• [Work instructions] Please show every line in the entries below that includes the word "depth".
____________________
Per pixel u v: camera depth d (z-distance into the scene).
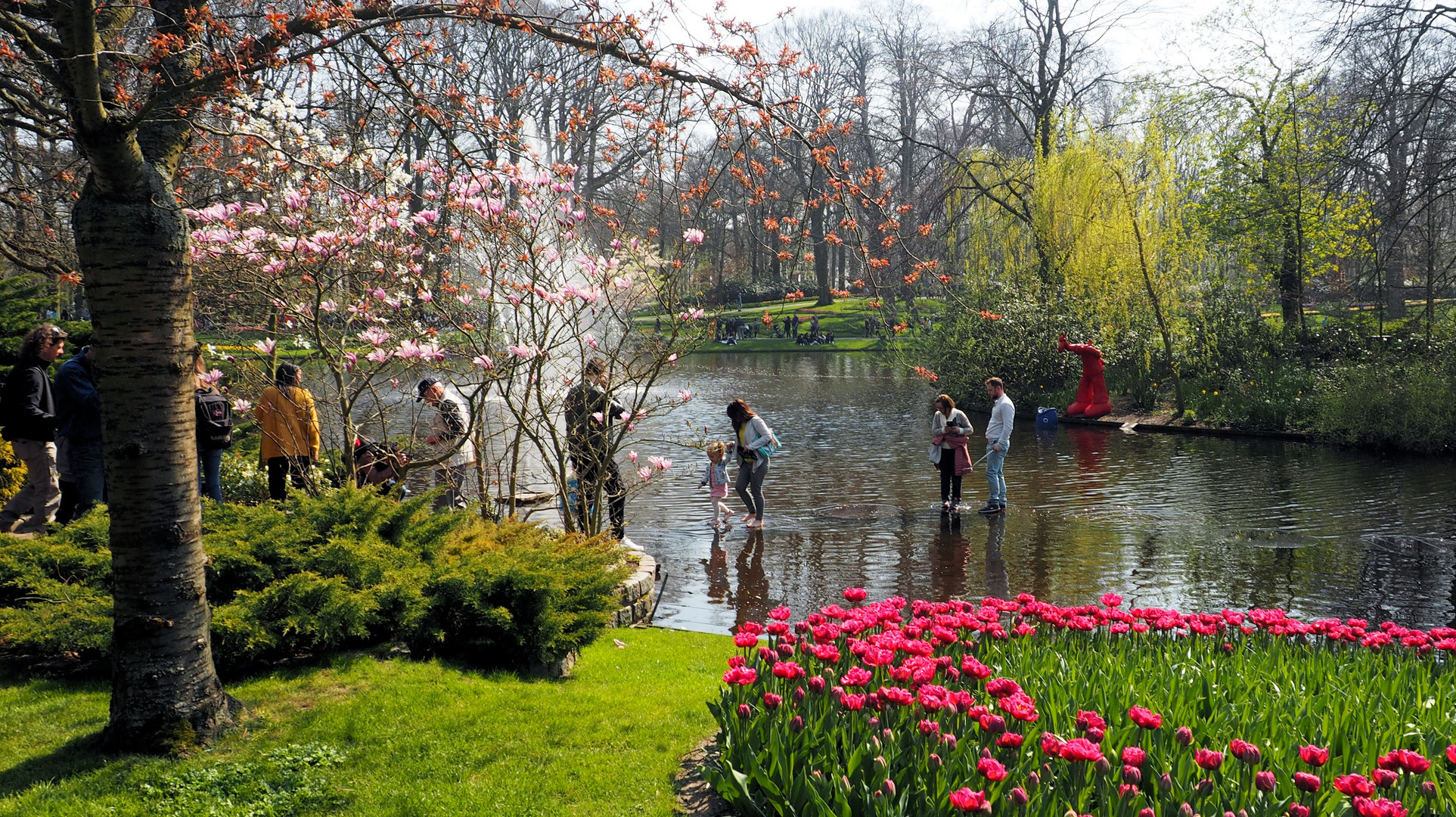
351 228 6.88
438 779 3.96
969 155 29.06
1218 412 20.80
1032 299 25.41
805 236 7.34
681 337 7.98
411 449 8.70
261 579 5.53
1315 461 15.94
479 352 7.78
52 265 9.78
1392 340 22.02
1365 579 8.55
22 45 3.90
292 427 8.35
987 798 3.15
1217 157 26.11
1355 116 21.28
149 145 4.60
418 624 5.44
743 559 9.52
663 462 8.52
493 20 5.59
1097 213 24.67
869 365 40.59
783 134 6.48
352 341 7.78
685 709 4.91
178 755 3.99
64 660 5.28
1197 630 4.95
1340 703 3.90
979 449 17.92
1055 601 7.93
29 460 8.08
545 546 6.51
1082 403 22.41
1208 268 27.05
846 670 4.39
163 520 4.01
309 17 4.95
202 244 6.87
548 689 5.18
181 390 4.02
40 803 3.57
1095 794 3.18
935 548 9.92
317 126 7.00
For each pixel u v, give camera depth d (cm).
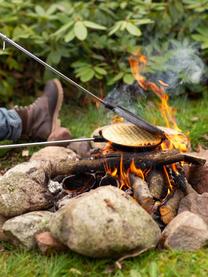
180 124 246
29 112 231
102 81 276
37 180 181
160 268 160
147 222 164
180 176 184
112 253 160
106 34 279
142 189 175
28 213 176
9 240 174
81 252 159
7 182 178
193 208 178
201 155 203
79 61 269
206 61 280
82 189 186
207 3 271
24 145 191
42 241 166
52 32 276
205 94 275
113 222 158
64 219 160
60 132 229
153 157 181
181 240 166
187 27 280
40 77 285
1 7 273
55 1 298
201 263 161
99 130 204
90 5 279
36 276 161
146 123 185
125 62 273
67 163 185
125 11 280
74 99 280
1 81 271
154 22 277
____________________
• [Solution for this exercise]
Per pixel u v: camera depth d (z-distance into the scene).
For each pixel u v, give camera depth d (cm).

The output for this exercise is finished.